Twitter has suspended the account of former Ku Klux Klan leader David Duke for “repeated violations of the Twitter Rules on hateful conduct,” a spokesperson confirmed to The Verge on Friday. “This enforcement action is in line with our recently-updated guidance on harmful links.”
Duke joined Twitter in September 2009, an archived version of his page shows, and his account had more than 53,000 followers.
YouTube suspended several white supremacists’ channels last month, including Duke’s, for violating its hate speech policies. The Southern Poverty Law Center, which describes Duke as a neo-Nazi and Holocaust denier, says Duke “built an international reputation as the American face of white nationalism and pseudo-academic anti-Semitism.” The Anti-Defamation League says Duke has been active in the white supremacy movement for decades.
Duke was elected to the Louisiana House of Representatives in 1989 after attempting to rebrand himself as a born-again Christian. He served one term and later mounted unsuccessful campaigns for US Senate and Louisiana governor. His criminal history includes serving 15 months in federal prison in 2002 for felony mail and tax fraud charges.
Why Twitter has been slow to ban white nationalists
Twitter’s Hateful Conduct Policy prohibits the promotion of violence against — or threats of attack toward — people on the basis of certain categories such as religious affiliation, race, and ethnic origin.
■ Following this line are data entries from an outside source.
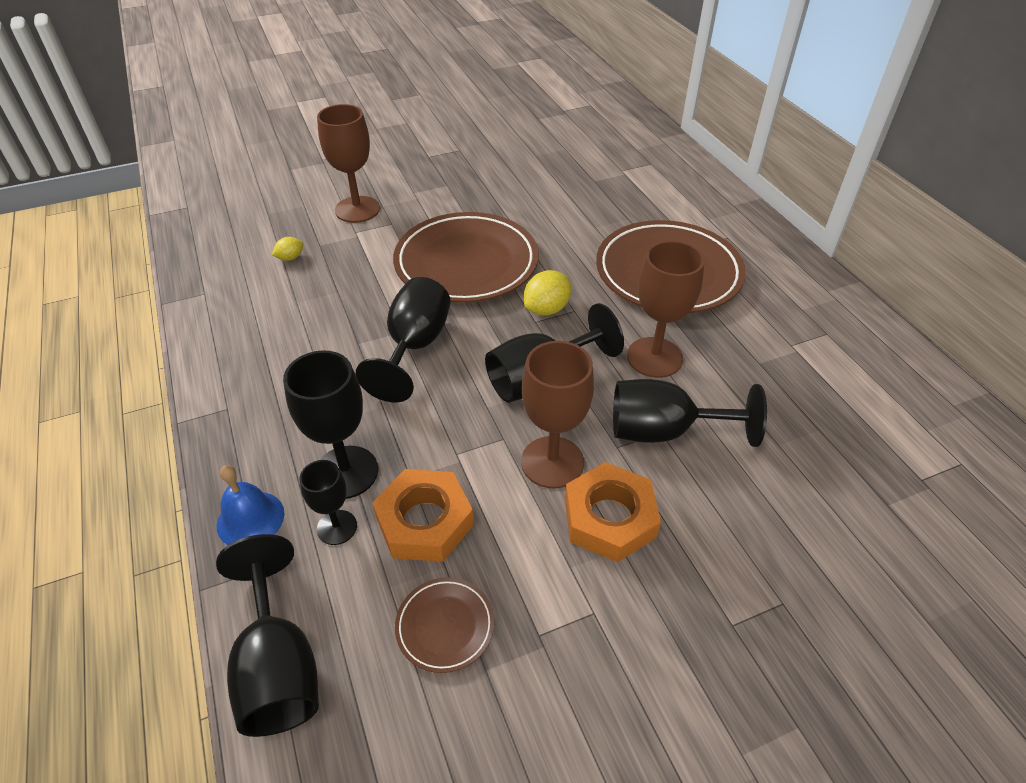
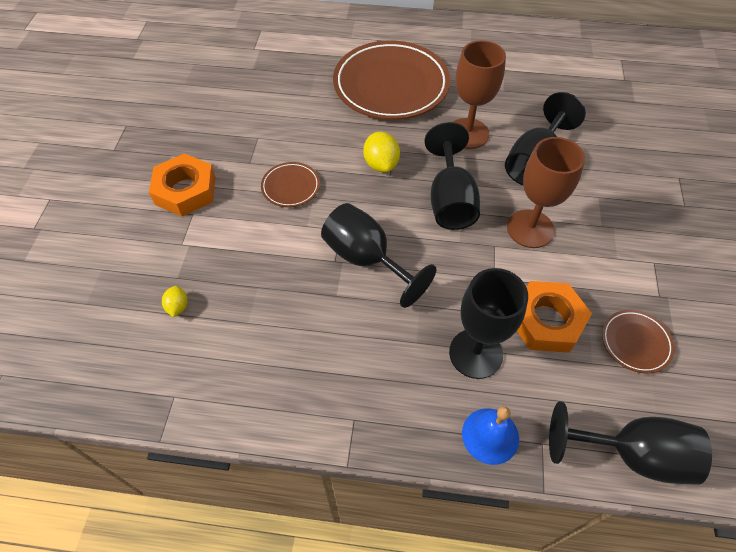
camera: 60 degrees left, 10 degrees up
black goblet [299,460,357,545] -> none
brown goblet [317,104,380,223] -> none
brown plate [393,212,539,303] -> brown plate [261,162,320,207], size x0.44
orange nut [565,462,661,562] -> orange nut moved to [149,154,216,216]

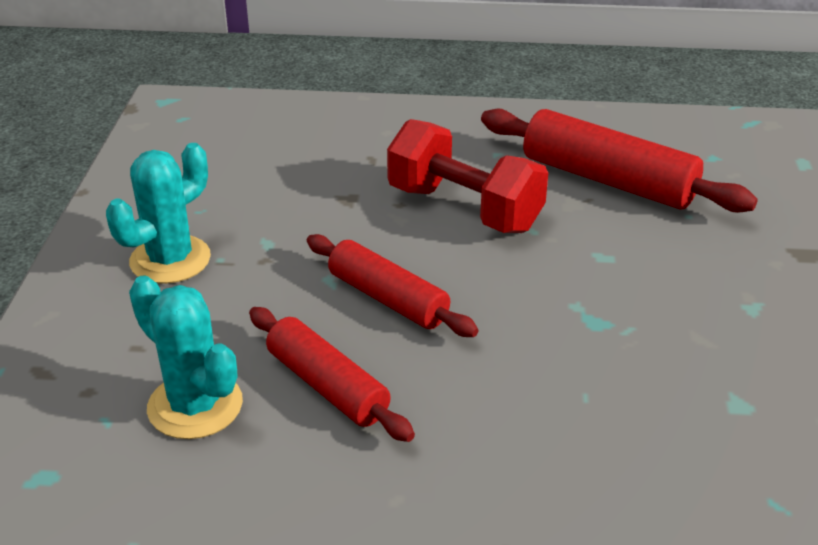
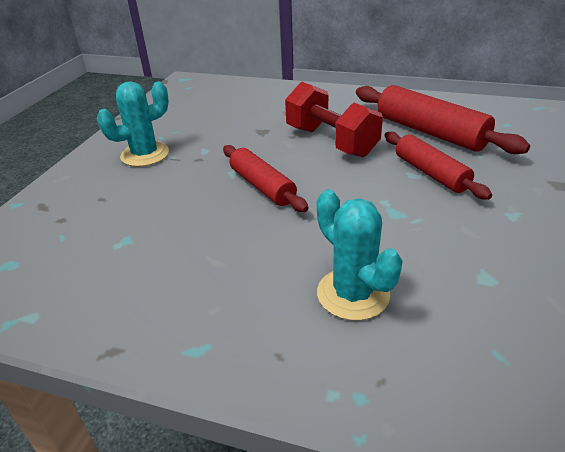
camera: 15 degrees right, 0 degrees up
turquoise cactus [129,275,243,439] -> turquoise cactus moved to [317,189,403,321]
red rolling pin [249,307,415,442] -> red rolling pin moved to [384,132,492,200]

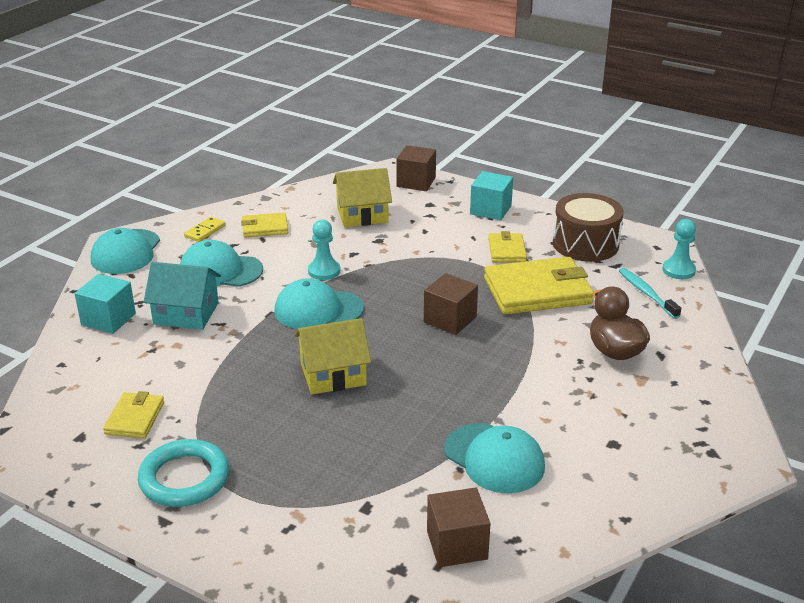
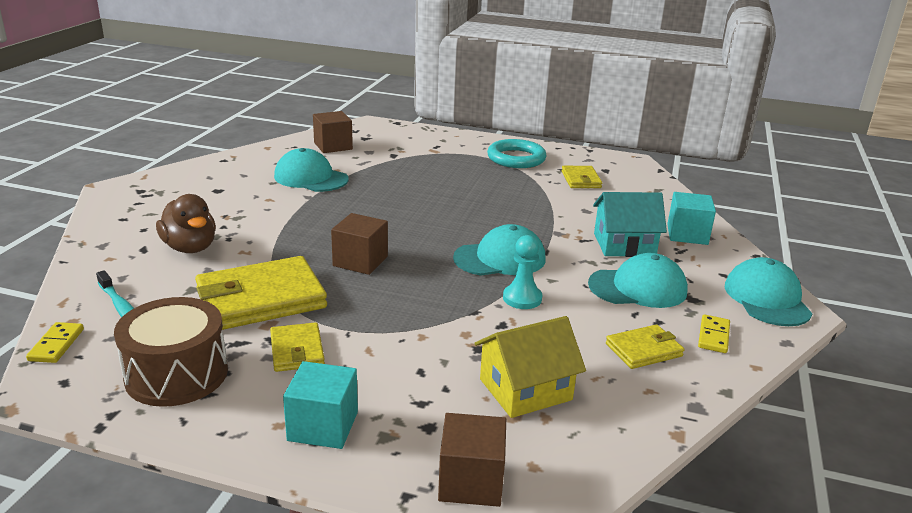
camera: 165 degrees right, 5 degrees down
yellow house [294,318,371,395] -> none
turquoise pawn [662,219,696,279] -> yellow domino [26,322,84,363]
The company says it’s taking action in line with its recently updated policy on URLs and blocking links.
After coming under intense criticism, Twitter has zeroed in on hate speech and “hateful conduct” over the past several months, suspending UK commentator Katie Hopkins in January, banning 7,000 QAnon-related accounts last week, and labeling several incendiary tweets by President Trump with fact-check labels.